For those who still see PR as rocket science here is a short list of things PR pros should do to be effective and what they should stop doing forever.
1. Don’t be an ignoramus – get to know your audience
Doing research before sending your pitch is necessary – otherwise you can make a terrible mistake that will not be forgotten. Make sure you know what the journalist writes about; it’s worth the effort.
Can people please stop sending me fur and leather press releases? We are a vegan magazine – do your research! #PRfail
— Sascha Camilli (@saschacamilli) June 15, 2016
"Well love your writing on Forbes and follow it every day" – apparently not since I haven't written there for a year! #prfail
— Ben Kepes 🏃 (@benkepes) April 28, 2016
Just because I'm in Amsterdam doesn't mean I'm interested in how you want to revolutionize advertising for cannabis #PRfail
— Eduard Kovacs (@EduardKovacs) May 26, 2016
2. Don’t send your pitch before double-checking it –it’s a must
Making typos can cost you time, money and give you bad publicity, and that’s definitely the opposite of what you’re trying to achieve.
— Dave Endsor (@dave_endsor) June 10, 2016
3. Make sure your pitch is newsworthy – don’t waste the time of others
Before hitting send, think again – is this really news? If not, don’t send it – it won’t get picked up.
No fewer than four press releases today which can be surmised as tech company appoints middle-aged white man to senior position #PRfail
— Edward Qualtrough (@QedwardRobert) May 9, 2016
4. Take your time and do the research
When the whole world was talking about Brexit, it seems that Ryanair didn’t get the message right. Do your research; make sure the facts you use are “true facts” – using the right facts will make you trustworthy, misinforming your audience will do the exact opposite.
— Laura M. Sutherland (@laurafromaura) June 24, 2016
5. Don’t be rude
Rejection may hurt but you should never be harsh to people you want to rely on. By being rude you’re shooting yourself in the foot – it causes more harm to you than to anyone else.
When you politely decline a PR's event invitation and you get in return 'you were never meant to be invited. My mistake. Sorry.' #PRfail
— Bianca Wessel (@LittleScandi) April 26, 2016
6. Be relevant – don’t send outdated pitches
If you don’t manage to send your release on time, don’t do it at all. There’s only one time your news is relevant and it’s now.
C'mon, nat'l ag pr people! Just rcvd the second news release in two days about events that happened in April. Check your calendar. #prfail
— Susan Crowell (@scrowell) June 2, 2016
7. Don’t use caps-lock
People don’t like it and if you hope to catch somebody’s attention that way, I assure you – you won’t.

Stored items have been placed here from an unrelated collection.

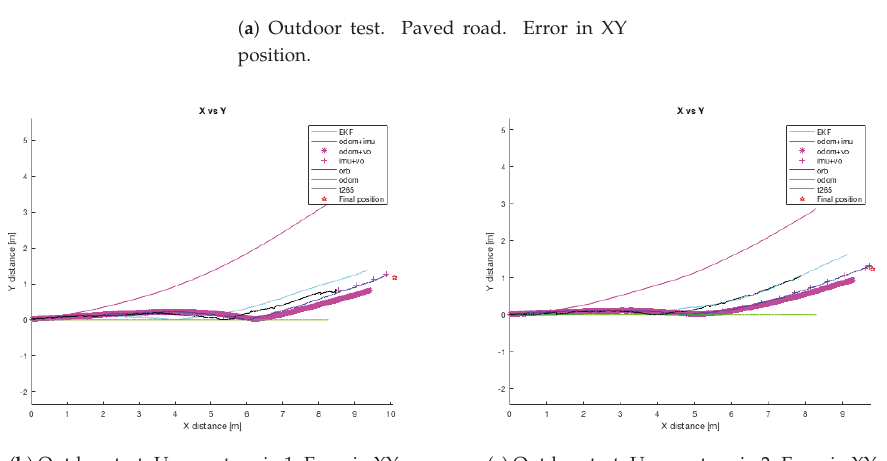
Figure 28. Outdoor test #1.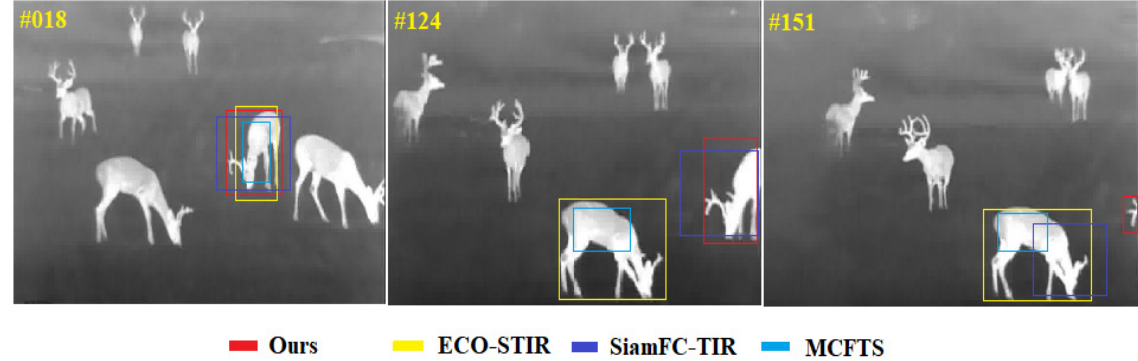
Figure 15. The visualization of tracking results in the sequence person_S_014.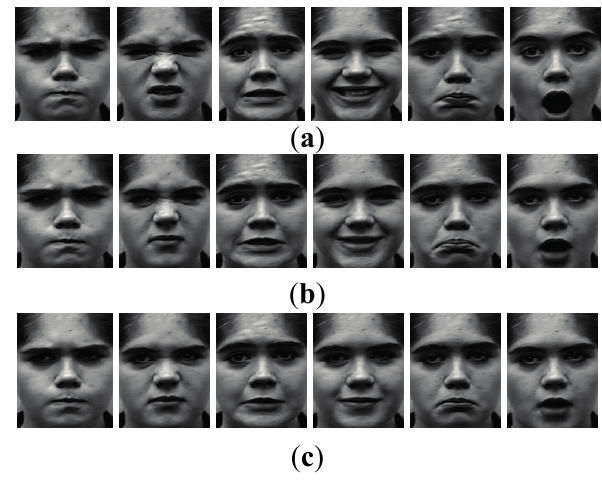
Figure 8. Multi-intensity example of six expressions: Angry, Disgust, Fear, Happy, Sad, Surprise. ( a ) High intensity; ( b ) Moderate intensity; ( c ) Low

Dear PR people: If your subject line is in ALL CAPS there is a 100% chance I won't read the pitch. That's up from a normal 94% chance.
— Daniel P. Finney (@newsmanone) May 30, 2016
8. Don’t use automated mailing systems (or learn how to do it right)

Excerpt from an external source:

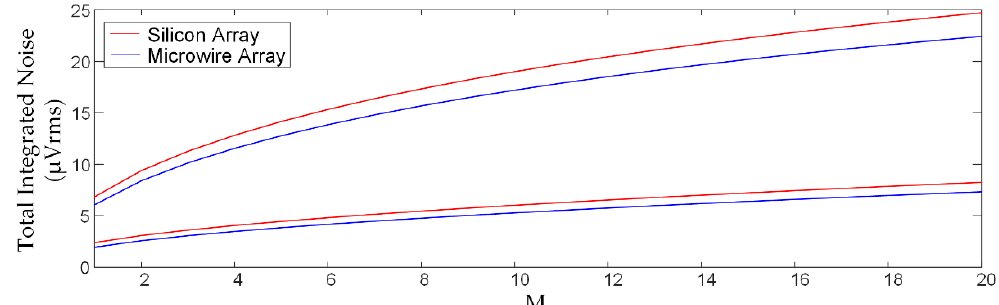
Figure 5. Comparison of voltage sampling (VS, top pair) and windowed integration sampling (WIS, bottom pair) for the representative silicon and microwire arrays using the Figure 4 model with a per channel sampling rate set to f ch = 30 kHz. Voltage sampling results in prohibitively large noise even for M = 4, whereas WIS allows for M = 20 with acceptable noise performance. A design should ideally account for the thermal noise along with expected biological noise and signal amplitudes in order to optimize for in vivo signal detection.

There’s nothing worst then getting a message that pretends to be personal but it’s clearly not. If you use one of those tools, send the first email to yourself to make sure everything works fine – or just stop using it at all.
— Lylah M. Alphonse (@WriteEditRepeat) June 14, 2016
Another classic PR email gem: "Dear <<First Name>>" #prfail
— Mark Scott (@markscott82) June 21, 2016
9. Don’t lie
Journalists will most likely remember whether they spoke to you or not. Don’t lie, it doesn’t pay.

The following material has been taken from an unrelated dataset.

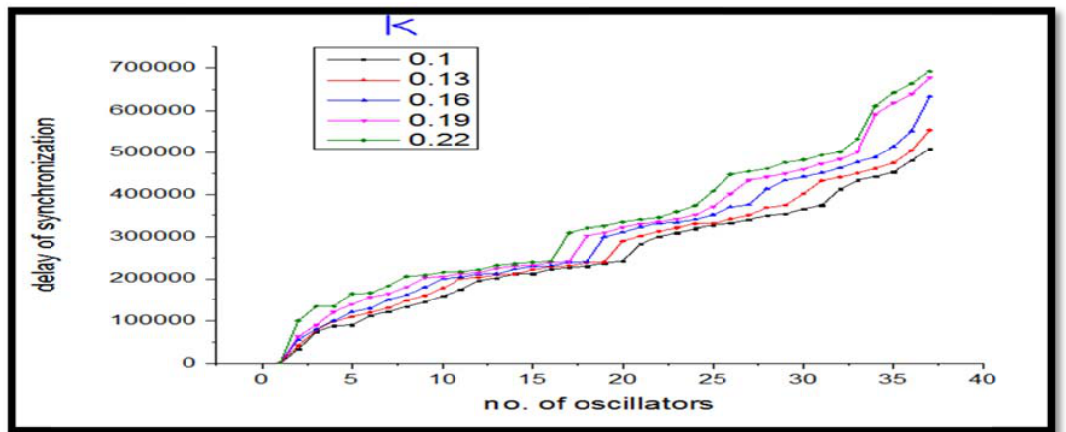
of synchroni ization for 3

Msg from PR I've never heard of, about an event I know nothing about: "Dear Nikhil… As discussed…" Discussed with whom exactly?! #PRfail
— Nikhil Kumar (@nkreports) May 17, 2016
10. Don’t be intrusive
No is a no. Don’t try to persuade someone that your text was good although it wasn’t. Learn from it and do your job better next time.
If you call me 56 times in one day, I probably won't want to cover your biz news #PRfail
— Meg Dalton (@megdalts) May 4, 2016
Implementing this list will not make you a PR pro in one day but will definitely save you a lot of stress and unnecessary fails. In the end, PR specialists are only people and it’s good to be able to learn from their mistakes.